Prätorianerpräfekt

aus Wikipedia, der freien Enzyklopädie
Dies ist eine alte Version dieser Seite, zuletzt bearbeitet am 12. Juni 2016 um 05:32 Uhr durch Wolfgang Kuhoff (Diskussion | Beiträge). Sie kann sich erheblich von der aktuellen Version unterscheiden.
Zur Navigation springen Zur Suche springen

Ein Prätorianerpräfekt (lateinisch praefectus praetorio oder praetorii) war im Prinzipat (der frühen und hohen Kaiserzeit) der Befehlshaber der als Garde des römischen Kaisers dienenden Elitetruppe der Prätorianer. In der Spätantike war er der höchste zivile Verwaltungsbeamte des Römischen Reiches.

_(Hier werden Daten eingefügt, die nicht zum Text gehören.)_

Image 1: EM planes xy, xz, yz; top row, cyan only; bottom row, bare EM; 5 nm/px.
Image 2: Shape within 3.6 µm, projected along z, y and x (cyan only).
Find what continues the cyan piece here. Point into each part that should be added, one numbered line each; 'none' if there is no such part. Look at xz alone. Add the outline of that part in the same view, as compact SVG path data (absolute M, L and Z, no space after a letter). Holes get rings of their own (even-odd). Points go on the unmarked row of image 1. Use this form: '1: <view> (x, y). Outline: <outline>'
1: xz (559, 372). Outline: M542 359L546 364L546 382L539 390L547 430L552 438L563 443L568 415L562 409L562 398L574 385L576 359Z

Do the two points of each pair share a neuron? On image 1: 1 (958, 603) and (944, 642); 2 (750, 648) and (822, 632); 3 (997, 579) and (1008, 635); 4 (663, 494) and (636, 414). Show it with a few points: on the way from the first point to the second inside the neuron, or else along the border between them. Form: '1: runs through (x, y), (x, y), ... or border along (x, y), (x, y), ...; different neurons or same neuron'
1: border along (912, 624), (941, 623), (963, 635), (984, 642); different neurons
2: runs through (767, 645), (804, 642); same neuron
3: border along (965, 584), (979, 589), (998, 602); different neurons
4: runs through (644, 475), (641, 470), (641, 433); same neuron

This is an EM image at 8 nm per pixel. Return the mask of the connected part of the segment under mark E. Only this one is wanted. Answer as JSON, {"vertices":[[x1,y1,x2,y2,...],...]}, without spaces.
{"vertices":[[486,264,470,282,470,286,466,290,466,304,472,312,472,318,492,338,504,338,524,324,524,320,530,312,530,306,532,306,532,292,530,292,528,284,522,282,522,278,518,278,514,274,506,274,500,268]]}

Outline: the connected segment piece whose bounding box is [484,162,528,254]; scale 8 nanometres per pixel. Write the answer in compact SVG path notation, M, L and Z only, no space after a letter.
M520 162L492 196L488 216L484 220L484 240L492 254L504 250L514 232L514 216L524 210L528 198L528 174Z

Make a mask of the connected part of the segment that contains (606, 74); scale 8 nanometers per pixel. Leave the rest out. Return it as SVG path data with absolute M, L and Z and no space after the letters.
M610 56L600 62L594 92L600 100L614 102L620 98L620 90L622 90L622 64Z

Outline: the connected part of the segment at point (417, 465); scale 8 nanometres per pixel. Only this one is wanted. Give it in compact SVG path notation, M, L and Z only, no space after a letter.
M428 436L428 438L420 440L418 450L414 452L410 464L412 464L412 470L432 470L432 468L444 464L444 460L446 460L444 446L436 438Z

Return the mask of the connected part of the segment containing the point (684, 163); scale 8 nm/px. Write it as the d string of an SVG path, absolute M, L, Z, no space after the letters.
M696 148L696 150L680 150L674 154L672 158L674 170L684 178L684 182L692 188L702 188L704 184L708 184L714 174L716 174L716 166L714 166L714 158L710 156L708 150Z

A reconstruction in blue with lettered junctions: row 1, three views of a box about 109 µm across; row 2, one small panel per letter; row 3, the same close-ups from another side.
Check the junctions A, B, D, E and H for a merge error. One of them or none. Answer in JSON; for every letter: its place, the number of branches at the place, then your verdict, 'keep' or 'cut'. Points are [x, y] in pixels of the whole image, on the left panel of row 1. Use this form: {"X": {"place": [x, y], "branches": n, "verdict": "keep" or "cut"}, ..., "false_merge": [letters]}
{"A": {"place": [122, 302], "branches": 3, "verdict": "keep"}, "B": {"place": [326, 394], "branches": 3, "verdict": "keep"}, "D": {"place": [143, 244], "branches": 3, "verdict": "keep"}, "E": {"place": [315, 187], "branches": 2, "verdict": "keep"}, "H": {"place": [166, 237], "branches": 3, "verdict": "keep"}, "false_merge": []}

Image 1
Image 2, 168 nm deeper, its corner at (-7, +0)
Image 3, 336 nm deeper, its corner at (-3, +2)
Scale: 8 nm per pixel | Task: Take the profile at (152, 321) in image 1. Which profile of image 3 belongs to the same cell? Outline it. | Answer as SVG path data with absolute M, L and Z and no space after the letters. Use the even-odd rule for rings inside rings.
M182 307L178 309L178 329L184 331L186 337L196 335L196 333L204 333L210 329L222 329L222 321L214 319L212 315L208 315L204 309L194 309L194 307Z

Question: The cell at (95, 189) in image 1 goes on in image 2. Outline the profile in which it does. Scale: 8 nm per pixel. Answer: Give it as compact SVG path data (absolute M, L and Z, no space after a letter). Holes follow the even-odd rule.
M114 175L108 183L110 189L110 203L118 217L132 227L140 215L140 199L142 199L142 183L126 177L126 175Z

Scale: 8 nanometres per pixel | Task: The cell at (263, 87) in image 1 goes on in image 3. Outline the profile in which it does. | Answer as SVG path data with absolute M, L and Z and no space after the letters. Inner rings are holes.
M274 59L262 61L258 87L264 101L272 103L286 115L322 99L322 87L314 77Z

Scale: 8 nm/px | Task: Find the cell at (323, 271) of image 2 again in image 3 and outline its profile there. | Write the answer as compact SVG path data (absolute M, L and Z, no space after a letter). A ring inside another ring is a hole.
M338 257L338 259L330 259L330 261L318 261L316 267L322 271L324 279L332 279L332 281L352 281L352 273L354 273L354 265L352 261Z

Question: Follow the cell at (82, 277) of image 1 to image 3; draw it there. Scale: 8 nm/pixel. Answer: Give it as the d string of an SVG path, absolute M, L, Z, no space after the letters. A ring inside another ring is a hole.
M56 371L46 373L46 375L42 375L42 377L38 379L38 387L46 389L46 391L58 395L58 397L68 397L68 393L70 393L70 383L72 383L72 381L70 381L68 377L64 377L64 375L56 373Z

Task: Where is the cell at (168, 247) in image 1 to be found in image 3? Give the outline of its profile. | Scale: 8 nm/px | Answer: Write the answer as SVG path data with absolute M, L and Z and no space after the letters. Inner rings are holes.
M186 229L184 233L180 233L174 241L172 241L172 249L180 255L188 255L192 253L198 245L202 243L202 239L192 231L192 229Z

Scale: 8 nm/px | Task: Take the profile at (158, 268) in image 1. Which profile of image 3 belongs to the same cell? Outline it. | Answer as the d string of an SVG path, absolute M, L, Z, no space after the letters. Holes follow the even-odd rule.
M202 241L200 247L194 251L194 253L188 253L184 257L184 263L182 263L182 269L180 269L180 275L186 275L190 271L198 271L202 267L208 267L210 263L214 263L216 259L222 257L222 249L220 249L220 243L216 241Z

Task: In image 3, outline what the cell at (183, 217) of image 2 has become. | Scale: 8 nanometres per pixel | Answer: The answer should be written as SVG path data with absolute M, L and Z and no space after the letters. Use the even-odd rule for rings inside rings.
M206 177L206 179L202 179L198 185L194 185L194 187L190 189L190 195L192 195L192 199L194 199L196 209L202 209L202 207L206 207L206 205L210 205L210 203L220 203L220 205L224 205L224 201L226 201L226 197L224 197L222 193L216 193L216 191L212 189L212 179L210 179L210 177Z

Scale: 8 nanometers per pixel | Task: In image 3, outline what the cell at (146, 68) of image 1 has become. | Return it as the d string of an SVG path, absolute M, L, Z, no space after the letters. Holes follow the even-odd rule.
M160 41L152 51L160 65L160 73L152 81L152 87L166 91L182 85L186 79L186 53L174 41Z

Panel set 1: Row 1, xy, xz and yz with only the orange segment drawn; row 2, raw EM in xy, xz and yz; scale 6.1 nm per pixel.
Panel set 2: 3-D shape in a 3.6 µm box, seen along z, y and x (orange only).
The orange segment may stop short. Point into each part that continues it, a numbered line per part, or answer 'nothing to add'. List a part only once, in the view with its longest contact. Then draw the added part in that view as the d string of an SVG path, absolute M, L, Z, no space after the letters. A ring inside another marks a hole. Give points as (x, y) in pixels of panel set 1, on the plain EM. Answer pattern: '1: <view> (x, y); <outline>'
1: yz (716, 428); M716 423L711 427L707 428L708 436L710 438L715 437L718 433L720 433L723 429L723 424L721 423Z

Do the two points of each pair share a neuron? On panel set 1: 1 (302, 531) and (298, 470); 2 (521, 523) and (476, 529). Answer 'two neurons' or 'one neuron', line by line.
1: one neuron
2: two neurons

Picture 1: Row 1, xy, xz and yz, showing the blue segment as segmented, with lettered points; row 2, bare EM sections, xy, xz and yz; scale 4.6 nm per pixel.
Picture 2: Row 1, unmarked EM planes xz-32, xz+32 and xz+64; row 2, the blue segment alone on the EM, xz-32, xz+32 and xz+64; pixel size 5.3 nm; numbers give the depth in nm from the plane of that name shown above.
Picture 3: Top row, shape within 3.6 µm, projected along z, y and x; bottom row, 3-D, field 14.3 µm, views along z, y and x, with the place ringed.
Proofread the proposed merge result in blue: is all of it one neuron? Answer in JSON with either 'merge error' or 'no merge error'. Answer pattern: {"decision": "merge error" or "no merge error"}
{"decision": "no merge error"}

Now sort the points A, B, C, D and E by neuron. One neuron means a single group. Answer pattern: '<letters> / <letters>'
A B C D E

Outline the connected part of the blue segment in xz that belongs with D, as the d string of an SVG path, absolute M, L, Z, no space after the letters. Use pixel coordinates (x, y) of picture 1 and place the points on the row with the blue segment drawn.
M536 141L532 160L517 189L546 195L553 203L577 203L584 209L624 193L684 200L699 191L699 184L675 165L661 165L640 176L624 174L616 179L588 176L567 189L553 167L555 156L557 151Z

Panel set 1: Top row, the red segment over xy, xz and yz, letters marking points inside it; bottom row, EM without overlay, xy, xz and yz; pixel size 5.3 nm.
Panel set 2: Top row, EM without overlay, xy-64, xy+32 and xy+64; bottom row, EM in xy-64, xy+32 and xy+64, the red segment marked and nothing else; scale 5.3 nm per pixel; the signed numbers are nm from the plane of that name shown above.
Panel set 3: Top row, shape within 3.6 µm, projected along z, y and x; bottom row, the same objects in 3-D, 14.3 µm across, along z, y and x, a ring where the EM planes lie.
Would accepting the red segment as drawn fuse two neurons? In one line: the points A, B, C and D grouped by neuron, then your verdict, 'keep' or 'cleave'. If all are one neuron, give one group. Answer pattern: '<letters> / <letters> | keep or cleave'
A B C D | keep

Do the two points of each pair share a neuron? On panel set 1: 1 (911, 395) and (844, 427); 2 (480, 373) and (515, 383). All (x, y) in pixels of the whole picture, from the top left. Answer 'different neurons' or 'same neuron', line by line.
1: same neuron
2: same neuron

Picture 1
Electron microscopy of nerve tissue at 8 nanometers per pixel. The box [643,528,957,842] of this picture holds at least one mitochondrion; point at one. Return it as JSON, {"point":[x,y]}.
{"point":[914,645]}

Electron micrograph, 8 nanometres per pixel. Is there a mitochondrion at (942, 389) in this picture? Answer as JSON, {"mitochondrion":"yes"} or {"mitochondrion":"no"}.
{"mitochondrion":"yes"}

Der Praefectus praetorio im Prinzipat

Seit dem Jahr 2 v. Chr. war der Prätorianerpräfekt Kommandeur der römischen Gardetruppen (Prätorianer), die den Kaiser beschützten. Ursprünglich ein Amt mit nur geringer Macht, änderte sich dies bereits unter Tiberius. Mehrmals kam es zu Umsturzversuchen, und die Prätorianer beanspruchten schon früh die Rolle als Kaisermacher. Zwischen Domitian und Commodus traten die Präfekten zwar etwa einhundert Jahre lang in den Hintergrund; in späterer Zeit aber vereinigte das Amt immer mehr Befugnisse auf sich (Verwaltung, Heer, Finanzen), insbesondere waren um 200 n.Chr. die Prätorianerpräfekten Papinian, Ulpian und Iulius Paulus bedeutende römische Juristen, die gleichsam als „Justizminister“ tätig waren und Wesentliches zur Weiterentwicklung des Römischen Rechtes beitrugen. Normalerweise war die Prätorianerpräfektur ein ritterliches Amt, nur ausnahmsweise und sehr selten wurde es von Senatoren bekleidet. Ungewöhnlich war, dass Vespasian seinen Sohn und designierten Nachfolger Titus 71 n. Chr. zum praefectus praetorio machte. War der Kaiser schwach oder desinteressiert, konnte der Kommandeur der Garde zum inoffiziellen eigentlichen Regenten des Imperiums werden; dieser Fall trat vor allem um die Mitte des 1. Jahrhunderts und dann wieder ab dem späten 2. Jahrhundert des Öfteren ein. Im 3. Jahrhundert, als ab 217 die Zugehörigkeit zum Senatorenstand aufhörte, notwendige Voraussetzung für den Griff nach der Macht zu sein, gelang einigen Präfekten – wie vor allem Macrinus und Philippus Arabs – sogar der Aufstieg zum Kaisertum. Andererseits hatten die Präfekten die Garde mitunter selbst nicht unter Kontrolle und wurden von dieser manchmal sogar erschlagen. Nicht selten wurden unbeliebte Präfekten vom Kaiser auch als Bauernopfer fallengelassen und getötet.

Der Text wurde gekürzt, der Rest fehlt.